DOCUMENT SEGMENT below:

Directors shall be fully aware that it is the responsibility of the Board of directors to define the missions and values of the Company, determine its strategic goals, guarantee the implementation of structures and procedures intended to achieve those goals, oversee the control of the Company and provide information and explanations to shareholders.

The deliberations of the Board of directors are subject to formal votes as regards the preparation of financial statements, approval of the budget, and the drafting of resolutions to be submitted to the general meeting, as well as significant topics related to the life of the Group. The assessment of the importance of the items is made by the Chairman of the Board of directors under his responsibility.

Directors shall be attentive to the definition and the exercise of the respective powers and responsibilities of Company bodies.

In particular, they shall verify that no person may exercise within the Company discretionary powers without control; they shall guarantee the proper operation of the Audit Committee created by the Board of directors; they shall see to it that the internal control bodies operate effectively and that the Statutory Auditors carry out their mission in a satisfactory manner.

4.4. Freedom of judgment

Directors undertake, in all circumstances, to maintain their independence of analysis, judgment, decision and action and to reject all pressure, direct or indirect, that may be exerted on them by General Management, directors, specific groups of shareholders, creditors, suppliers, and any third party generally.

End of DOCUMENT SEGMENT.
DATA SHOWN below:

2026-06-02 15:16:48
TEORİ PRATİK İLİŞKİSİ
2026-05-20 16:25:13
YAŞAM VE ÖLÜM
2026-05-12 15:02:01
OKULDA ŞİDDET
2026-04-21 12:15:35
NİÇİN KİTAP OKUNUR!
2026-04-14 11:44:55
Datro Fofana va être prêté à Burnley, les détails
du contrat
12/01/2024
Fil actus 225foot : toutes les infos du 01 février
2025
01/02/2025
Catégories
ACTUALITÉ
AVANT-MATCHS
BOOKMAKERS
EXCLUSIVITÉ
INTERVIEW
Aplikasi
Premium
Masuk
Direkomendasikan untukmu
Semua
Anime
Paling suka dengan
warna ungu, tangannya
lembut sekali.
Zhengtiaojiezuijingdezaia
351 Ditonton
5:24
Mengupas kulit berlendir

End of DATA SHOWN.
DATA SHOWN below:

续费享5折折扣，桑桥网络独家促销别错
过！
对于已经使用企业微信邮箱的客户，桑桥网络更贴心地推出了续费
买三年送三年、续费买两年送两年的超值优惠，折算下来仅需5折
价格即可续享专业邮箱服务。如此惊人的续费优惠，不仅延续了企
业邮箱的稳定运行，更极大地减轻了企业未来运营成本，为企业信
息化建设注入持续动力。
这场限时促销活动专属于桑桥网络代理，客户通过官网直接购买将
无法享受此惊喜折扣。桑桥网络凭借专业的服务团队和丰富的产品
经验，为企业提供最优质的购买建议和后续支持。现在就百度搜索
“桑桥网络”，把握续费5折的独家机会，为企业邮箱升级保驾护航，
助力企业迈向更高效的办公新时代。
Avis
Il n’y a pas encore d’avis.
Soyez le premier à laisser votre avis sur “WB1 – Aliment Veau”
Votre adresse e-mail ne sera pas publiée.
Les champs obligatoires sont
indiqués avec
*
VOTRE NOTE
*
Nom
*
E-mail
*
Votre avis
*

End of DATA SHOWN.
DATA SHOWN below:

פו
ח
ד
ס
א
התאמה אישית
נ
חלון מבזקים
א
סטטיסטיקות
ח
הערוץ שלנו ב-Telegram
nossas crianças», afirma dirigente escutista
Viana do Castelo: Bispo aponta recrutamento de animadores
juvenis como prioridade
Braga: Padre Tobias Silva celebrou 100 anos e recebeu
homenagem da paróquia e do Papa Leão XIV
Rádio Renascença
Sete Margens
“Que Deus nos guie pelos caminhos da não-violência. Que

End of DATA SHOWN.

TASK REQUIREMENTS: Write the next part of the text on the duties of board directors, starting after its final sentence. This data has no connection to the text on board directors' duties.

OUTPUT OF THE TASK:
Directors undertake not to seek out or accept from the Company or from companies related thereto, directly or indirectly, benefits that may be construed as compromising their independence.

Under all circumstances, the Board of directors must guarantee that all candidates for appointment to a position as member of the Board of directors are not likely to be in a proven permanent or quasi-permanent conflict of interest.

4.5. Prevention of conflicts of interest

Conflict of interest is understood to mean the personal interest by any director (directly or indirectly, in particular through the corporate entities within which he exercises managerial functions or has interests or that he represents) in a vote on a decision of the Board of directors.

All directors or all candidates for appointment to position as members of the Board of directors must fully and immediately inform the Board of directors of any real or potential conflicts of interest that they may have as part of their functions as a director, in order to determine in particular if they must abstain from debates and/or voting on deliberations.

As part of the prevention of any potential conflicts of interest, since directors are elected by the General Meeting of Shareholders due to their skills and contribution to the administration and development of the Company and receive compensation for these reasons, they are forbidden from receiving compensation in any form whatsoever (professional fees, invoices, other fees) directly or indirectly on the part of the Group (through the corporate entities within which they exercise managerial functions or have interests or that they represent), in particular for business procurement agreements, agreements establishing relationships with investors or any other financial, technical or legal and administrative services providers, with the exception of directors' fees and exceptional compensation paid under the conditions set forth in Article L.225-46 of the French Commercial Code.

The Board of directors may recommend that a serving director whom it believes to be in an acknowledged and permanent or quasi-permanent conflict of interest tender his resignation.